▶ Work to be completed
Condense the paragraph of the nonprofit advertising post that begins "Although great avenues for spreading cause awareness" into a shorter version that keeps its main facts.

▶ Source text
[Start of section]

Tag Archives: TED

  • 14 February 2014
Should advertising be viewed differently in the nonprofit sector?

Should advertising be viewed differently in the nonprofit sector?

Last week one of our blog readers requested to find out more information regarding advertising in the nonprofit sector. His exact question was, "How can a nonprofit effectively market without advertising?". I began to generate this list:

  1. Public Service Announcements
  2. Direct Mail and Email
  3. Word of Mouth
  4. Promotional Items
  5. Online Advertising
  6. Social Media

Although great avenues for spreading cause awareness, these tools could be limiting. An illustration of these possible limitations can be found on the website TED in Dan Pallotta’s video titled, 'the way we think about charity is dead wrong'. Dan Pallotta is best known for creating the multi-day charitable event industry with the long distance Breast Cancer 3-day walks, AIDS Rides bicycle journeys, and Out of the Darkness suicide prevention night walks. The video 'the way we think about charity is dead wrong' went viral as Dan described how nonprofits are rewarded for how little they spend and he asks us to start rewarding charities for their big goals and accomplishments, even if that comes with increased expenses. In the video Dan was quoted as saying,

"Charitable giving has remained stuck in the US at 2% of GDP ever since we started measuring it in the 1970s, that is an important fact because that tells us that in 40 years the nonprofit sector has not been able to wrestle any market share from the forprofit sector and if you think about it how could one sector take market share from another sector if it's not really allowed to market"

[End of section]

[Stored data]
[Start of section]

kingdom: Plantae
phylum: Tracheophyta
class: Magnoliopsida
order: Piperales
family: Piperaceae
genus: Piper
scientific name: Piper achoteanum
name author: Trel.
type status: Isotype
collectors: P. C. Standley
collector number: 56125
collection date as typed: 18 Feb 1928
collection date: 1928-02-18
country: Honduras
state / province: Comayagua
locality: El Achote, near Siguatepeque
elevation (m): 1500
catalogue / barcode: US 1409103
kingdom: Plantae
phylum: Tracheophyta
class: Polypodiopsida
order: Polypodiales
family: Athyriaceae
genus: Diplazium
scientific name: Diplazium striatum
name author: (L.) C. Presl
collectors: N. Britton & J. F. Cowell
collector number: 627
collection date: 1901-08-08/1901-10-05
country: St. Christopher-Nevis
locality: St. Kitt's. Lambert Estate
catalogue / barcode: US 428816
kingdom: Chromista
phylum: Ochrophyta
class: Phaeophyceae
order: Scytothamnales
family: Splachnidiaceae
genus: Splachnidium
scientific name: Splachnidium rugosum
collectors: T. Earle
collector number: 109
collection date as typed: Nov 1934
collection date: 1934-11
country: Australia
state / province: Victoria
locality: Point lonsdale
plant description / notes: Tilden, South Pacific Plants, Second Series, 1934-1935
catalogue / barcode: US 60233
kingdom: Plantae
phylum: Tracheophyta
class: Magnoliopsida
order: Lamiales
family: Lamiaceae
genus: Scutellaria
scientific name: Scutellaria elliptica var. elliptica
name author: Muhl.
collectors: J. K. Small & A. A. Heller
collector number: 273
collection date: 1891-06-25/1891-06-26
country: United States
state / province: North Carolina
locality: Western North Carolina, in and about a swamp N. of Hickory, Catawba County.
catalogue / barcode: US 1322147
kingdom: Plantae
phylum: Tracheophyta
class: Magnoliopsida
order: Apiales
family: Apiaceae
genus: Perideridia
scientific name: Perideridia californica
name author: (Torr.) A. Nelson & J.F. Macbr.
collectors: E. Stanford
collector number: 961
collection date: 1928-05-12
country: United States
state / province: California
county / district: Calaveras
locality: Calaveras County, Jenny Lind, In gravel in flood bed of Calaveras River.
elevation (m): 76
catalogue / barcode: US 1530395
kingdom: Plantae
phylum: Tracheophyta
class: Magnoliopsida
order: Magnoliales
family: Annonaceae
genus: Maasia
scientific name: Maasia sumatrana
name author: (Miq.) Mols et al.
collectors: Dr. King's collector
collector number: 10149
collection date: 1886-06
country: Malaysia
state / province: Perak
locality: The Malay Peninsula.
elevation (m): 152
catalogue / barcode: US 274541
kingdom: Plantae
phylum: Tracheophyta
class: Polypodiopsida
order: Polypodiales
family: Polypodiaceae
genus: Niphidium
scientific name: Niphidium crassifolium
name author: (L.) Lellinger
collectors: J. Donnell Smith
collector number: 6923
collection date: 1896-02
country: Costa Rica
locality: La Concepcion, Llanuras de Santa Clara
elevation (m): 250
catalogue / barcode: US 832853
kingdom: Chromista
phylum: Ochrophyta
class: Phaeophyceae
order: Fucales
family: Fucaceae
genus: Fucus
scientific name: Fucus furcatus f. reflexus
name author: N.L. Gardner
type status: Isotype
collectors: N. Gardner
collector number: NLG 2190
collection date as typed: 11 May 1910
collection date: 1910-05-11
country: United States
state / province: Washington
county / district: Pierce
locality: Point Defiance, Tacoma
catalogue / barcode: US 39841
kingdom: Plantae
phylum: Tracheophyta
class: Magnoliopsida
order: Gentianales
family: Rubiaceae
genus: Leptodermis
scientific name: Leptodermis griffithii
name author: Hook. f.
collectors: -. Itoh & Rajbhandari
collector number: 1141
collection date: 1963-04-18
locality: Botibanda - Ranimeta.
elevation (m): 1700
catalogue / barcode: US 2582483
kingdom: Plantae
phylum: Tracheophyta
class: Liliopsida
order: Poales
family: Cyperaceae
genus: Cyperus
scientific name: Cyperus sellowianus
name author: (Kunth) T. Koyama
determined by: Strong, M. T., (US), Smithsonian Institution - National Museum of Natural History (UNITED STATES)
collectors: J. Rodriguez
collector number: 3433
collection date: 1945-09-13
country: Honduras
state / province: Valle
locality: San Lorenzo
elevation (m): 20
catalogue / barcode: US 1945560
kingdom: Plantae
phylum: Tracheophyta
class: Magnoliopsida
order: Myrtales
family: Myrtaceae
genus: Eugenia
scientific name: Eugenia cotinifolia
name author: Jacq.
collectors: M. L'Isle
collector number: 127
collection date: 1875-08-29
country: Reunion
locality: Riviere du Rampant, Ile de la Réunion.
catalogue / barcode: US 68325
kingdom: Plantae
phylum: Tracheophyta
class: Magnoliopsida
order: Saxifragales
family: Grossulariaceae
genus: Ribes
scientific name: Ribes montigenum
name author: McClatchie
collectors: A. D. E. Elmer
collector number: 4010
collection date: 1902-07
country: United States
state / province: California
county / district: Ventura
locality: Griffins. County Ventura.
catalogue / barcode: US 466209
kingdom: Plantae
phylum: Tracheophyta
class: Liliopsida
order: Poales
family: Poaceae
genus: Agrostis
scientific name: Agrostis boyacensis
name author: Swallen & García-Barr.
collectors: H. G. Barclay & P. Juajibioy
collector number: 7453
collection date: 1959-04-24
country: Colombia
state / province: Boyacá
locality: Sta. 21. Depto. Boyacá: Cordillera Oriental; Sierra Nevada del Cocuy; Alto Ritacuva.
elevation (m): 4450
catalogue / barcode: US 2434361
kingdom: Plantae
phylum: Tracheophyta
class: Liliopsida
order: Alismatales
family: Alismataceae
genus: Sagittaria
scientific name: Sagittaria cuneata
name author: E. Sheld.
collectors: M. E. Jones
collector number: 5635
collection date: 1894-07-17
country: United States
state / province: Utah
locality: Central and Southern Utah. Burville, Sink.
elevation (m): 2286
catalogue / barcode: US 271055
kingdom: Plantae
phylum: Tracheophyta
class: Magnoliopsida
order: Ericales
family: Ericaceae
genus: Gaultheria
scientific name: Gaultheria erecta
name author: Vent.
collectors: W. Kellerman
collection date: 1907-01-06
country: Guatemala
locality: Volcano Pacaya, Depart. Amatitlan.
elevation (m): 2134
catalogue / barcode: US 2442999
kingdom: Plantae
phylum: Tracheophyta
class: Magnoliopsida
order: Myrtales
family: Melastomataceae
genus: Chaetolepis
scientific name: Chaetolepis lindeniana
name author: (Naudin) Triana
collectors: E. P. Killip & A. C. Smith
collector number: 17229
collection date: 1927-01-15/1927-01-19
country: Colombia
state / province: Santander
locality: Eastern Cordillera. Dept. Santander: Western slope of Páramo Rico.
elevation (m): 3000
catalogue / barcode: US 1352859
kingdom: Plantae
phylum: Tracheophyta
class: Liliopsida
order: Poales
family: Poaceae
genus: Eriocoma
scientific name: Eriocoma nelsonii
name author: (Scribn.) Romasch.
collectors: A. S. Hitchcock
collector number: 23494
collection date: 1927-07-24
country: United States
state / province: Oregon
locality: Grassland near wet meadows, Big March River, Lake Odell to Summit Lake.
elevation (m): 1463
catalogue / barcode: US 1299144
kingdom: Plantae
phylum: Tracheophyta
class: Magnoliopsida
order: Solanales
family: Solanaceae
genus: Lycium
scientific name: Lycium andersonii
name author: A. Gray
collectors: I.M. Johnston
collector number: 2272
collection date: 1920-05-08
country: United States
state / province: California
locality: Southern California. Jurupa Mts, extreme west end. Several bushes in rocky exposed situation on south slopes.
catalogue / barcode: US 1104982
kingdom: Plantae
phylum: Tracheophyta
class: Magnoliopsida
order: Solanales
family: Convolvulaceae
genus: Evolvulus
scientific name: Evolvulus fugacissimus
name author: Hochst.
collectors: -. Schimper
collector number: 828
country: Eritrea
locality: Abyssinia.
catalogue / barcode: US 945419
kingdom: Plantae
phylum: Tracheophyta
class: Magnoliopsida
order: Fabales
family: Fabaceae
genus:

[End of section]

▶ Answer box
These awareness tools can be limiting, as Dan Pallotta's TED video "the way we think about charity is dead wrong" shows. Pallotta, best known for creating the multi-day charitable event industry (Breast Cancer 3-day walks, AIDS Rides, and Out of the Darkness night walks), argues in the viral video that nonprofits are rewarded for spending little. He urges that charities be rewarded for big goals and accomplishments, even at higher cost.